### Reading passage:
━━━━━━━━━━━━━━━━━━━━━━━━━━━━━━
Rise and rise of automation

Written by Ran Krauss, CEO and Co-founder, Airobotics

Automation is our new reality. We have the capability, the investors and the need for innovation. Let’s embrace it.

Automation has proven to be a game-changer for the Australian mining industry. Since 2008, the industry has undergone an intense period of change driven by a hunger for the next wave of innovation that will unleash greater efficiency, productivity improvements and lower costs per tonne.

Remote control centres, autonomous haulage trucking and rail, drilling and more recently blasting systems are now mainstream; with the major miners like Rio Tinto, BHP and FMG making a significant investment in automated technology. In 2015, the Gina Rinehart backed $10 billion Roy Hill project built its mine with automation at is heart with the aim of achieving an integrated pit to port approach.

Research indicates that automation has increased mine site productivity by up to 25 per cent.

Clearly, automation matters for the mining industry, particularly the larger global organisations with multiple mine sites, usually in remote locations. It matters because it’s providing oversight of these complex operations as well as enabling lower operating costs, decreasing product variability, enabling better monitoring and importantly, improving safety, by removing people from the operations and reducing risk.

For Caterpillar’s Mining Automation and Solutions Regional Manager, Carl Hendricks, using automation technology is just the beginning.

“It is easy for companies to get excited about and to focus on the technology itself, concluding that it alone will do the ‘heavy lifting’,” Dr Hendricks said.
━━━━━━━━━━━━━━━━━━━━━━━━━━━━━━
### Material shown:
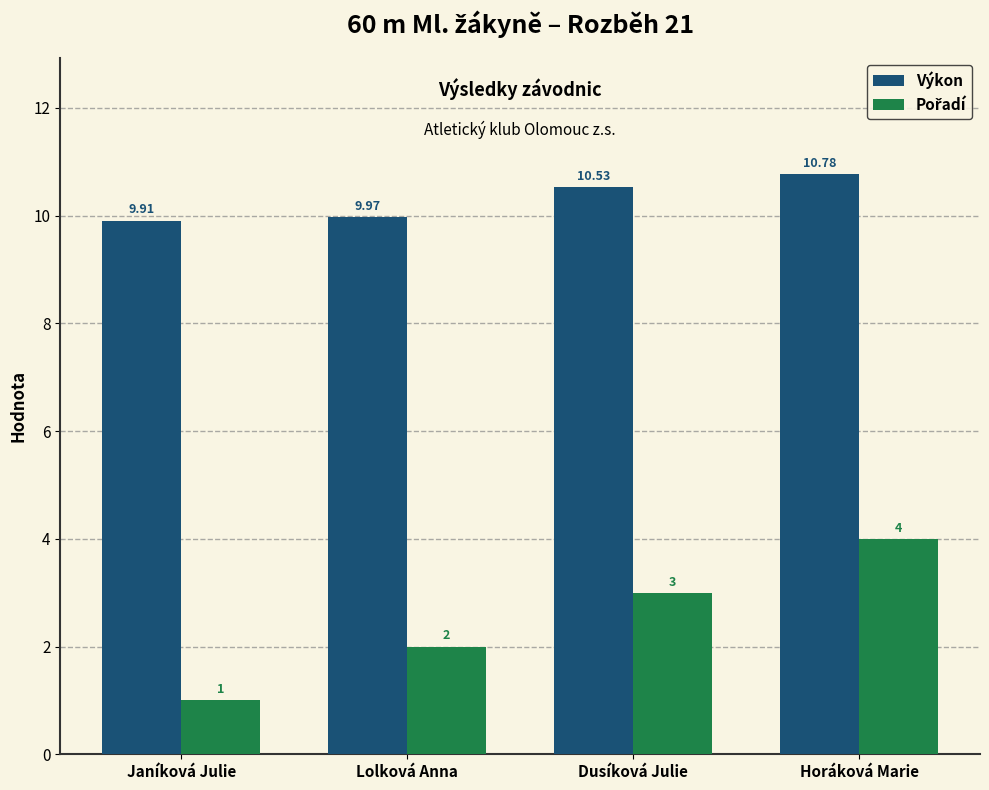

What is the value of the Výkon bar at the 3rd from the left?

10.5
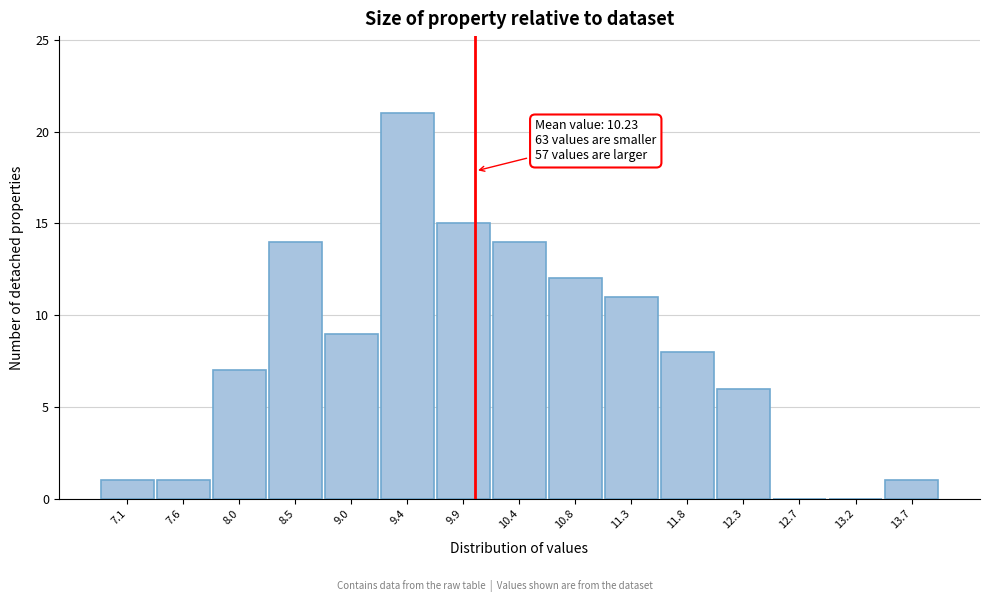

Reading left to right, transcribe all the data shown in this chart.

7.1=1	7.6=1	8.0=7	8.5=14	9.0=9	9.4=21	9.9=15	10.4=14	10.8=12	11.3=11	11.8=8	12.3=6	12.7=0	13.2=0	13.7=1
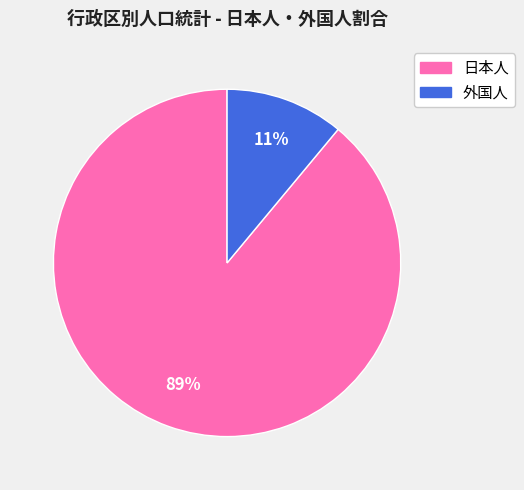

To the nearest percent, what is the average slice percentage?

50%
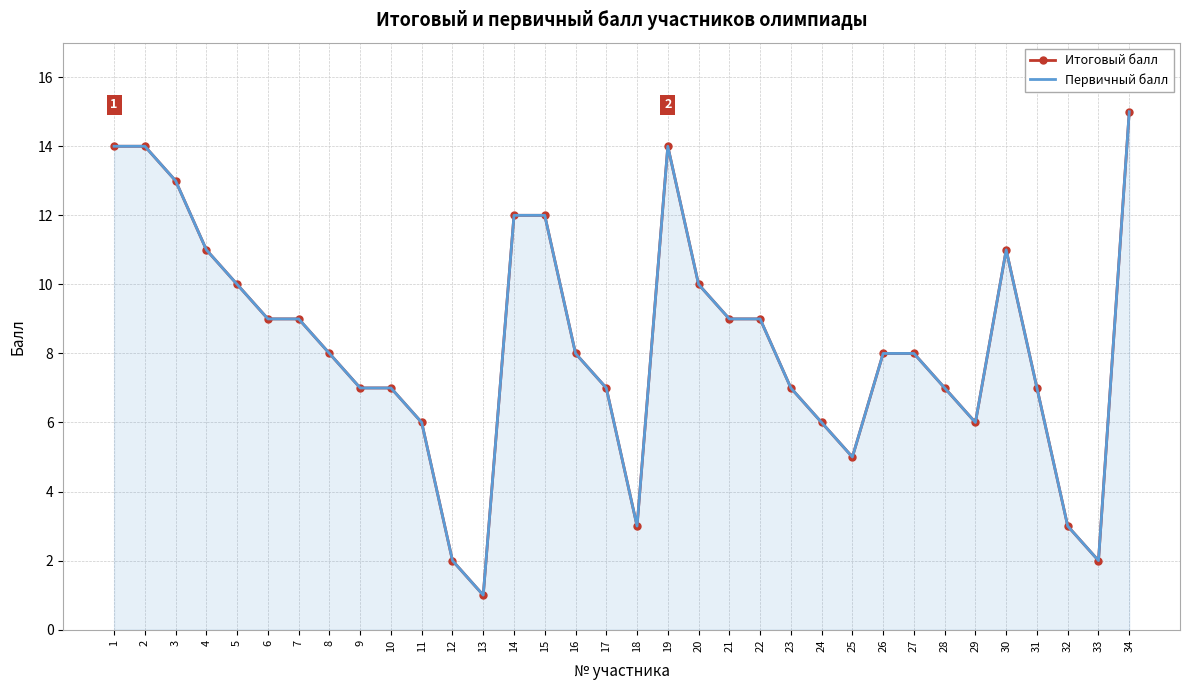

What is the sum of all Первичный балл values?

280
━━━━━━━━━━━━━━━━━━━━━━━━━━━━━━
Pull out the passage of the mining automation article between "Written by Ran" and "to port approach.", inclusive, reproducing it word for word.

### Output below:
Written by Ran Krauss, CEO and Co-founder, Airobotics

Automation is our new reality. We have the capability, the investors and the need for innovation. Let’s embrace it.

Automation has proven to be a game-changer for the Australian mining industry. Since 2008, the industry has undergone an intense period of change driven by a hunger for the next wave of innovation that will unleash greater efficiency, productivity improvements and lower costs per tonne.

Remote control centres, autonomous haulage trucking and rail, drilling and more recently blasting systems are now mainstream; with the major miners like Rio Tinto, BHP and FMG making a significant investment in automated technology. In 2015, the Gina Rinehart backed $10 billion Roy Hill project built its mine with automation at is heart with the aim of achieving an integrated pit to port approach.